When she heard about the family sponsor program for midshipmen, she thought "that would be cool," and volunteered to host two mids, her daughter said. That's where Myles Fells and Cameron Kinley met Williams for the first time in the fall of 2017.
"She treated me like one of her own sons," said Kinley, now a senior. "That love she showed me. That is something I will take forward with me."
Williams's impact was not lost on Naval Academy leaders, including Superintendent Vice Ad. Sean Buck. He shared his and his wife Joanne's condolences following Williams's death.

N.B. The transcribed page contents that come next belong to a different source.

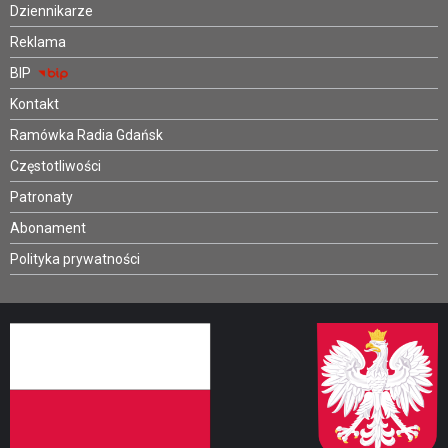
Dziennikarze
Reklama
BIP
Kontakt
Ramówka Radia Gdańsk
Częstotliwości
Patronaty
Abonament
Polityka prywatności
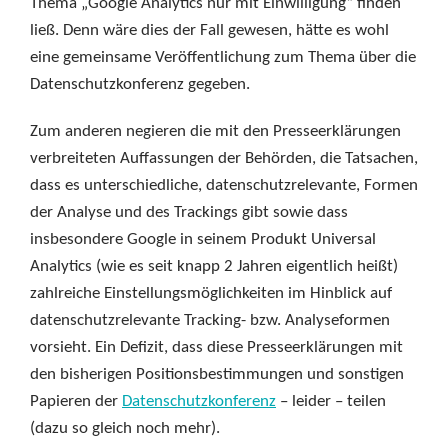
Thema „Google Analytics nur mit Einwilligung“ finden
ließ. Denn wäre dies der Fall gewesen, hätte es wohl
eine gemeinsame Veröffentlichung zum Thema über die
Datenschutzkonferenz gegeben.
Zum anderen negieren die mit den Presseerklärungen
verbreiteten Auffassungen der Behörden, die Tatsachen,
dass es unterschiedliche, datenschutzrelevante, Formen
der Analyse und des Trackings gibt sowie dass
insbesondere Google in seinem Produkt Universal
Analytics (wie es seit knapp 2 Jahren eigentlich heißt)
zahlreiche Einstellungsmöglichkeiten im Hinblick auf
datenschutzrelevante Tracking- bzw. Analyseformen
vorsieht. Ein Defizit, dass diese Presseerklärungen mit
den bisherigen Positionsbestimmungen und sonstigen
Papieren der
Datenschutzkonferenz
– leider – teilen
(dazu so gleich noch mehr).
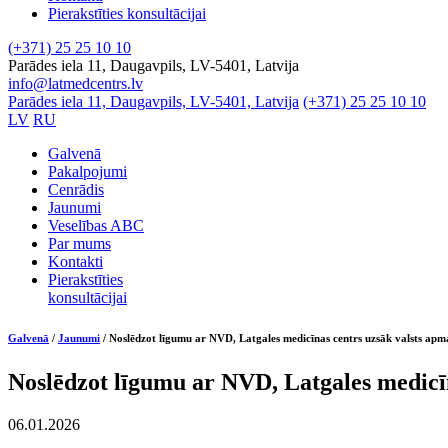
Pierakstīties konsultācijai
(+371) 25 25 10 10
Parādes iela 11, Daugavpils, LV-5401, Latvija
info@latmedcentrs.lv
Parādes iela 11, Daugavpils, LV-5401, Latvija
(+371) 25 25 10 10
LV
RU
Galvenā
Pakalpojumi
Cenrādis
Jaunumi
Veselības ABC
Par mums
Kontakti
Pierakstīties
konsultācijai
Galvenā
/
Jaunumi
/
Noslēdzot līgumu ar NVD, Latgales medicīnas centrs uzsāk valsts apm
Noslēdzot līgumu ar NVD, Latgales medicīn
06.01.2026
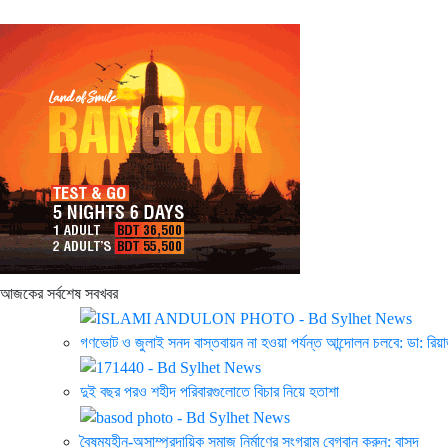
আজকের সর্বশেষ সবখবর
গণভোট ও জুলাই সনদ বাস্তবায়ন না হওয়া পর্যন্ত আন্দোলন চলবে: ডা: রিয়
দুই বছর পরও শহীদ পরিবারগুলোতে বিচার নিয়ে হতাশা
বৈষম্যহীন-অসাম্প্রদায়িক সমাজ নির্মাণের সংগ্রাম বেগবান করুন: বাসদ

"She was a steadfast friend and supporter of the Naval Academy for many years," Buck said in a statement. "Her floral arrangements frequently brightened Buchanan House and the Yard for Naval Academy visitors during special events, and her own home provided a welcome retreat for the midshipmen she sponsored. Her loss will be profoundly felt within the Naval Academy and Annapolis communities."
Before they shared season tickets at Navy games, Williams and MacDonald met through their children who were cheerleaders and on the dance team together at Glenelg High School. Williams took MacDonald's daughter under her wing. When her husband got sick, there was a natural support system between the two families already in place, he said.
Those kinds of connections were common among Annapolis community members and often transcended work, said Hughes, a member of the Annapolis Maritime Museum Board where Williams regularly volunteered.
Hughes saw first-hand Williams's compassion when Hughes' son, the Annapolis musician, Sean Hetrick, died in November. Williams was one of the first people who called him.
"It was all the little things that added up to be so much," he said. "When Sean passed, just checking in — not too much but enough, at just the right time."
The pandemic had been hard on Williams, her partner said. But as always, it wasn't about her well-being; it was more about making sure her employees were taken care of, MacDonald said.
Still, the relentless devastation of the pandemic finally won out. A for sale sign went up in the window of Academy Flowers in November. "COVID-19 killed us," Williams told The Capital at the time. She intended to buy the property and reopen it, another impulsive decision with a purpose.
"Timing is everything," she said.
She didn't get the chance. Williams was diagnosed with lung cancer a week before her death. She dipped into a coma after suffering complications from chemotherapy treatments and never woke up.
Williams had big plans for the new year. She wanted to keep providing the one-of-a-kind floral arrangements that other flower services actively avoided. Each arrangement was unique. She took pride in giving her customers something they couldn't get anywhere else.
Alderman DaJuan Gay, D-Ward 6, plans to honor Williams at a City Council meeting on Monday.
The Ward 6 alderman, then a student at Annapolis High School, had just started working at the Gateway Florist weeks prior to Williams becoming the owner. The pair grew close as they learned the ropes of the flower business together, Gay said. Later, when he would return home from college, Williams would let him work a shift here and there to make some extra money.
"She was very, very, very generous," he said. "She would help people at their lowest moments, and I think that that is what I'll remember the most."
The family will be holding a memorial service for Williams when the weather gets warmer, her daughter said.